Ah, interesting. Thanks for the response! Okay, that makes sense. I guess I just never noticed it outside of those aggregations, because few of the others make sense to run against full-text. Fair enough.
Is there a good work-around for this sort of thing? Is there another sort of aggregation that would help avoid this, of does FieldData have to be computed at the start, regardless of the aggs hierarchy? I'm just thinking out loud--and I haven't tried this--but I'm wondering, for example, whether a filter aggregation with even something as rudimentary as an ids
query would let me run it.
My business-case here is just to find the most commonly used words in this field, for documents that match a given query. I'd like to throw significant_terms
at it, since I think that would actually be more useful than just a terms
, but either way, I need a result that tells me "'bicycle' shows up in 20% of these documents, 'air' shows up in 15%, 'dirt' shows up in 2%, 'the' is in 99%," etc.. Accuracy is important as always, but it's not overwhelmingly critical; just being able to communicate "a lot of these documents talk about "bicycle" would be a good start.

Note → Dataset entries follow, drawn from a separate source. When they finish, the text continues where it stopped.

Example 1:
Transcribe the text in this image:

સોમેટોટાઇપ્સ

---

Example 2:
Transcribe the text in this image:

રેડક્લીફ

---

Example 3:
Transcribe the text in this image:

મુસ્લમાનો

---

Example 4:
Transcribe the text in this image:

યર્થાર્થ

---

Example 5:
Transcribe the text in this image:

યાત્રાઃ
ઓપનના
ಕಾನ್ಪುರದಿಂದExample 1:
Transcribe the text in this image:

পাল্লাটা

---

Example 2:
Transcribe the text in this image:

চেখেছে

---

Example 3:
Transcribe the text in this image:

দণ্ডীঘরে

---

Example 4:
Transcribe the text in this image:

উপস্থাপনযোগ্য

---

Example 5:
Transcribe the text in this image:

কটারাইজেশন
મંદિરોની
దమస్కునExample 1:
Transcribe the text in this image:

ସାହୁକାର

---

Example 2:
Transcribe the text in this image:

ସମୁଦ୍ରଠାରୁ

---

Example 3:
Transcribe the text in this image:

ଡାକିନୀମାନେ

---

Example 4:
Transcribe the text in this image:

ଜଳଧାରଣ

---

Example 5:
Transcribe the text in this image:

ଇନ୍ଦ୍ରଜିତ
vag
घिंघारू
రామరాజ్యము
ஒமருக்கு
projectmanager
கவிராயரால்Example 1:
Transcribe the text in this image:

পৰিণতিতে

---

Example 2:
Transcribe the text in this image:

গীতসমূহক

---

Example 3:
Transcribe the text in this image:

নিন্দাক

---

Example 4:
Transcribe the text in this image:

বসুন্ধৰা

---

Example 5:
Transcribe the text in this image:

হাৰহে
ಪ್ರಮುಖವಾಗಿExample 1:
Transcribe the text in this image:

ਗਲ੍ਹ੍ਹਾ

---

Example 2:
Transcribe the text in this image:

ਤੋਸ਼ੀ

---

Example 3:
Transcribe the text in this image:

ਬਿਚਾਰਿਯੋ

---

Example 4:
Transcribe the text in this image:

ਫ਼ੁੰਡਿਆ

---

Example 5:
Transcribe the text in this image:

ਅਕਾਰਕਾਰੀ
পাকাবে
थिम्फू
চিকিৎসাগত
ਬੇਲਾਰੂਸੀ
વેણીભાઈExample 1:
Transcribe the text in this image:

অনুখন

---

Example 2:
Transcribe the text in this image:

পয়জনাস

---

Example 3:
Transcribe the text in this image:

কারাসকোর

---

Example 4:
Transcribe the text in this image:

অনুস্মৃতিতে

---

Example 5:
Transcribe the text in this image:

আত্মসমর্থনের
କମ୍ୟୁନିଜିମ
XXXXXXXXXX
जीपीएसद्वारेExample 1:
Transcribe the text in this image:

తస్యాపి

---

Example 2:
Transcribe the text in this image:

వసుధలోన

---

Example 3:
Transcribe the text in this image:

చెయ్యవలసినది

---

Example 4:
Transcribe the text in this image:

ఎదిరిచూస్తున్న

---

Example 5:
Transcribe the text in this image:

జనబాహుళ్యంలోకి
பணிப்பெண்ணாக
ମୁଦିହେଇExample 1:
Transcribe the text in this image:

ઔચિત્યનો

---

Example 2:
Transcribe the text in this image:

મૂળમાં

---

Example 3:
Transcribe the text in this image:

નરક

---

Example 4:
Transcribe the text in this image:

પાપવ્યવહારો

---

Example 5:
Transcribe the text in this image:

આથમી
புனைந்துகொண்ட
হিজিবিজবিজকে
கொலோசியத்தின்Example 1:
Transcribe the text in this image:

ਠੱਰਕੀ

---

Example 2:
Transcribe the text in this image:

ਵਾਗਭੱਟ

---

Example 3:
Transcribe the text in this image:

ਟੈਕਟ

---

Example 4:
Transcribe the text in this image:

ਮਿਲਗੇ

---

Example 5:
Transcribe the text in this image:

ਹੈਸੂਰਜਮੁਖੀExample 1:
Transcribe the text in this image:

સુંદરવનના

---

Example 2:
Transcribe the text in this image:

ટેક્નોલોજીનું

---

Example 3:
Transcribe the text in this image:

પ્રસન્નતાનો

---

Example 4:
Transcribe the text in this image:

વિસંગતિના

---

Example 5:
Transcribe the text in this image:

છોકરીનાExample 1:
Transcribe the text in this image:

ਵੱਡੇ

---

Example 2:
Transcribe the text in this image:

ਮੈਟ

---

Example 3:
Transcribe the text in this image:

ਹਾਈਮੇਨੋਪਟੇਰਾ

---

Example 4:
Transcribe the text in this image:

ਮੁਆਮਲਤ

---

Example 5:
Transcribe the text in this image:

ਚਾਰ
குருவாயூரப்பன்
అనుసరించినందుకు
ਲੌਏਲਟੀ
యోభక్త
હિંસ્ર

Can you think of another way to get that data out?
I could just scroll through all the query's results and manually tokenize them application-side, but clearly that's not an awesome solution, since Elasticsearch already has that processing done. That brings me to the other question I posted, which would help me do this, but again, not an awesome solution, since I'm performing an aggregation application-side--lots of wasted bandwidth and time there.